## REQUIREMENT
Below are some records; quote exactly the lines from the one that contains "25: (346, 104, 6.17)" through the one that contains "39: (325, 202, 5.31)", inclusive, and no others.

(EXERCISE INPUT begins)

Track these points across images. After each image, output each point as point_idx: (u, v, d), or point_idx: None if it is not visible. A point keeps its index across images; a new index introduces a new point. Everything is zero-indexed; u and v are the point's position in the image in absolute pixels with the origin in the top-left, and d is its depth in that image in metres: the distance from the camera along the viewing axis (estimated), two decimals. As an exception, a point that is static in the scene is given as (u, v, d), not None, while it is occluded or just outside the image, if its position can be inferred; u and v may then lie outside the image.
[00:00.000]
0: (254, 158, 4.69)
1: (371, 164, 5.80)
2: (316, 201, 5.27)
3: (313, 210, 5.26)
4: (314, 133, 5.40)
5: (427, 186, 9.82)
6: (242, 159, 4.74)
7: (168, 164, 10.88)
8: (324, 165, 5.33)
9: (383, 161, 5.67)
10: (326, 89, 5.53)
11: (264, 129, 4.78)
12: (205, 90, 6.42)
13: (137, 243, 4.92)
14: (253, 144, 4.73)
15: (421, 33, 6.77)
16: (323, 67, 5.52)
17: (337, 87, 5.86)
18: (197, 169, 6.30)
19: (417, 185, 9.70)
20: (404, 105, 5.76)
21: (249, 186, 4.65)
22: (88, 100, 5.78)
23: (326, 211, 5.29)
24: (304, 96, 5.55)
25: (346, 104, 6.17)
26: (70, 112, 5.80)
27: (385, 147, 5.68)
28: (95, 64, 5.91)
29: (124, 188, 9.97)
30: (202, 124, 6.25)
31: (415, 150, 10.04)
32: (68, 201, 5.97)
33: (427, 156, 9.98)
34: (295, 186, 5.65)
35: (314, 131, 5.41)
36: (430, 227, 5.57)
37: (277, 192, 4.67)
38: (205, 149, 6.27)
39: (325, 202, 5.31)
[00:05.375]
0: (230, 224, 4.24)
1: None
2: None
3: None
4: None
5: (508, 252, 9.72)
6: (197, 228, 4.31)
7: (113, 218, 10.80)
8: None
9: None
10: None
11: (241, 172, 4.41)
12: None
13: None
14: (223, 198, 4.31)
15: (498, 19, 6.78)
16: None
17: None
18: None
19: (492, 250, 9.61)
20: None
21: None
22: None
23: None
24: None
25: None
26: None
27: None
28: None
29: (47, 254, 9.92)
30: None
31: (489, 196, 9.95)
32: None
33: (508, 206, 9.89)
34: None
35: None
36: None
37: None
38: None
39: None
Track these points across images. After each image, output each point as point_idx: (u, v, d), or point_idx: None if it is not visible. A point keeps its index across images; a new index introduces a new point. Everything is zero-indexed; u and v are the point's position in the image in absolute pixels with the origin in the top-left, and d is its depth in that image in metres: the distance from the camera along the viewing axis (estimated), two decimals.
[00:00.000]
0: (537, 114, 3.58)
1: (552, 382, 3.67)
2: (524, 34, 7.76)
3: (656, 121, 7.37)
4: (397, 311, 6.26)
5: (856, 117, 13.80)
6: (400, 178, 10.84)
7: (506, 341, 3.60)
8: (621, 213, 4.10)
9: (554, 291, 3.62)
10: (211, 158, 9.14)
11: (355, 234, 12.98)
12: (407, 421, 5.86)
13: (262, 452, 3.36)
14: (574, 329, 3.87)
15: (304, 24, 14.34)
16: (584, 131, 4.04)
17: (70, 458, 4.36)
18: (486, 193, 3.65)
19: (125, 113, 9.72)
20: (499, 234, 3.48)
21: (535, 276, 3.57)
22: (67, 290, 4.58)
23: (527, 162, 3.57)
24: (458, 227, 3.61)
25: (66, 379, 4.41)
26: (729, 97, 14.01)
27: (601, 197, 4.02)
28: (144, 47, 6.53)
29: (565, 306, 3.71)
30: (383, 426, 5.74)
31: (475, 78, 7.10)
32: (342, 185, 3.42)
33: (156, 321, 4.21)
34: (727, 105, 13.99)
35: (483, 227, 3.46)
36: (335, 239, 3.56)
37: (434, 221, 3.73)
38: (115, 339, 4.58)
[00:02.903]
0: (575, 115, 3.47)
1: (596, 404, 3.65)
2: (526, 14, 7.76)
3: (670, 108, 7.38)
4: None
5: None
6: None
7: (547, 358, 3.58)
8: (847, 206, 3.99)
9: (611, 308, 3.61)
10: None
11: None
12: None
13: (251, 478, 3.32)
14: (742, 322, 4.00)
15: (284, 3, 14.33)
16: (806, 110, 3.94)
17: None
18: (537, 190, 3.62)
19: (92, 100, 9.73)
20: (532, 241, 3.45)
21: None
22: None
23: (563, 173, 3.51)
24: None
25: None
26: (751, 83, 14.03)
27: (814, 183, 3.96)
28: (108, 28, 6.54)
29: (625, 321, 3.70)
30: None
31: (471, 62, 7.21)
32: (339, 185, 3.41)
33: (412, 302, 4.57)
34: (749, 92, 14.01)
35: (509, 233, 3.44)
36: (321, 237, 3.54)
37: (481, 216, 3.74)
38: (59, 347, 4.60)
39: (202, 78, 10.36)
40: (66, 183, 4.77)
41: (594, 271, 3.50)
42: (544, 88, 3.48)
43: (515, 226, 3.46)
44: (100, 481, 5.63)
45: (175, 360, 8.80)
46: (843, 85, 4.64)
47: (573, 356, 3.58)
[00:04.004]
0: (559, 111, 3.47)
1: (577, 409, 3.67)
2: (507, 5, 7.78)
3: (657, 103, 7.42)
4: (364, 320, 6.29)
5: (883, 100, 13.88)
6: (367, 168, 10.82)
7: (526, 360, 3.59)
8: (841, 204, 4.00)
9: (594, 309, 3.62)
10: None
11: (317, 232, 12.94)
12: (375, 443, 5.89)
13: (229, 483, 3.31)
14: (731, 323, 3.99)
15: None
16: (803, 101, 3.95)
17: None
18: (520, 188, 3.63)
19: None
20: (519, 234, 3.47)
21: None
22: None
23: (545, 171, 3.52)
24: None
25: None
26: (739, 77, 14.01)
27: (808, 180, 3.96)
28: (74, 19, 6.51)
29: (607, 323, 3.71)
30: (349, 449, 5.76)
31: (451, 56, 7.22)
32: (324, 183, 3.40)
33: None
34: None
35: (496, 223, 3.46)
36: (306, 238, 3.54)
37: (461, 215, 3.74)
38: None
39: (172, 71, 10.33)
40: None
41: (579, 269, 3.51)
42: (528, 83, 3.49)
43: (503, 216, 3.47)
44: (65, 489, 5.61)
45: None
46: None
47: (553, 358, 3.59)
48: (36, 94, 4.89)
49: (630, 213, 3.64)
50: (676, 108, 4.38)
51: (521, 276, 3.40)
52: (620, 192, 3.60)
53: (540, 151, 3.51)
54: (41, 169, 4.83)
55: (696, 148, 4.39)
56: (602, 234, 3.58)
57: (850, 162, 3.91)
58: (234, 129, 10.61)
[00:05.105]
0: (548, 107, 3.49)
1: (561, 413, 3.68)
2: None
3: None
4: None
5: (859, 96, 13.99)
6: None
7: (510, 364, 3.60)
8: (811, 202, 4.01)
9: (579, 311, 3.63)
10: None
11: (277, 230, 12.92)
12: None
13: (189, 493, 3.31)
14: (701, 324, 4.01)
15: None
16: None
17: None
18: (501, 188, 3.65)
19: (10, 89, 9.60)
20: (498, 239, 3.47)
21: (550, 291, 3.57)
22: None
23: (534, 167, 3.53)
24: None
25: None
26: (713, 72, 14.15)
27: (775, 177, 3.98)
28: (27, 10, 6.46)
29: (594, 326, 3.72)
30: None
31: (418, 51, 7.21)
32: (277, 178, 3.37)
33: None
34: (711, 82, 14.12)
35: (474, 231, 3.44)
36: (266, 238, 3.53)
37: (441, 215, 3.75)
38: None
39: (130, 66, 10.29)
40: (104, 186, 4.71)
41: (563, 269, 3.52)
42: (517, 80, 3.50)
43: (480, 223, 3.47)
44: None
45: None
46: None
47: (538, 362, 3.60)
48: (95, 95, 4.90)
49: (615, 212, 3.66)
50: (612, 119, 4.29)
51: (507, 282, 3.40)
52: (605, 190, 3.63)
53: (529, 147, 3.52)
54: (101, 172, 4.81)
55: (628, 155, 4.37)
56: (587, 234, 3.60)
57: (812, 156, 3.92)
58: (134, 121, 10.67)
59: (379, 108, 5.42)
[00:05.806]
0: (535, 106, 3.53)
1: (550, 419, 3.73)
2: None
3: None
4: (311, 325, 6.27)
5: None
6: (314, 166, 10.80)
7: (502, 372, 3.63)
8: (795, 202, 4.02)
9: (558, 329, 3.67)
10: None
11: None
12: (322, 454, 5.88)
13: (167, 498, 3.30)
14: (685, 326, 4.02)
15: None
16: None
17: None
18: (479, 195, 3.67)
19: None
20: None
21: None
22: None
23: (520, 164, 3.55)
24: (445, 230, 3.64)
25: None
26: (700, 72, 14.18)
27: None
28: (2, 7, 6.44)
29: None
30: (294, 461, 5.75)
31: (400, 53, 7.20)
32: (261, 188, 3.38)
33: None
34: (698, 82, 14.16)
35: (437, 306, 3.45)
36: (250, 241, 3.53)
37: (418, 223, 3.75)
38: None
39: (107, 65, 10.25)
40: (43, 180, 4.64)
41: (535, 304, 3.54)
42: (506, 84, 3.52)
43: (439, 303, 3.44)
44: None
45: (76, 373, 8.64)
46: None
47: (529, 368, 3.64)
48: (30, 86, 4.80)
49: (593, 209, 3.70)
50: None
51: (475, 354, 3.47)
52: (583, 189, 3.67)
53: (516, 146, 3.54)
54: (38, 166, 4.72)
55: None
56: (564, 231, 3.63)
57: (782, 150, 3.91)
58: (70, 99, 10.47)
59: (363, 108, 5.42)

(EXERCISE INPUT ends)

## WRITTEN ANSWER
25: (346, 104, 6.17)
26: (70, 112, 5.80)
27: (385, 147, 5.68)
28: (95, 64, 5.91)
29: (124, 188, 9.97)
30: (202, 124, 6.25)
31: (415, 150, 10.04)
32: (68, 201, 5.97)
33: (427, 156, 9.98)
34: (295, 186, 5.65)
35: (314, 131, 5.41)
36: (430, 227, 5.57)
37: (277, 192, 4.67)
38: (205, 149, 6.27)
39: (325, 202, 5.31)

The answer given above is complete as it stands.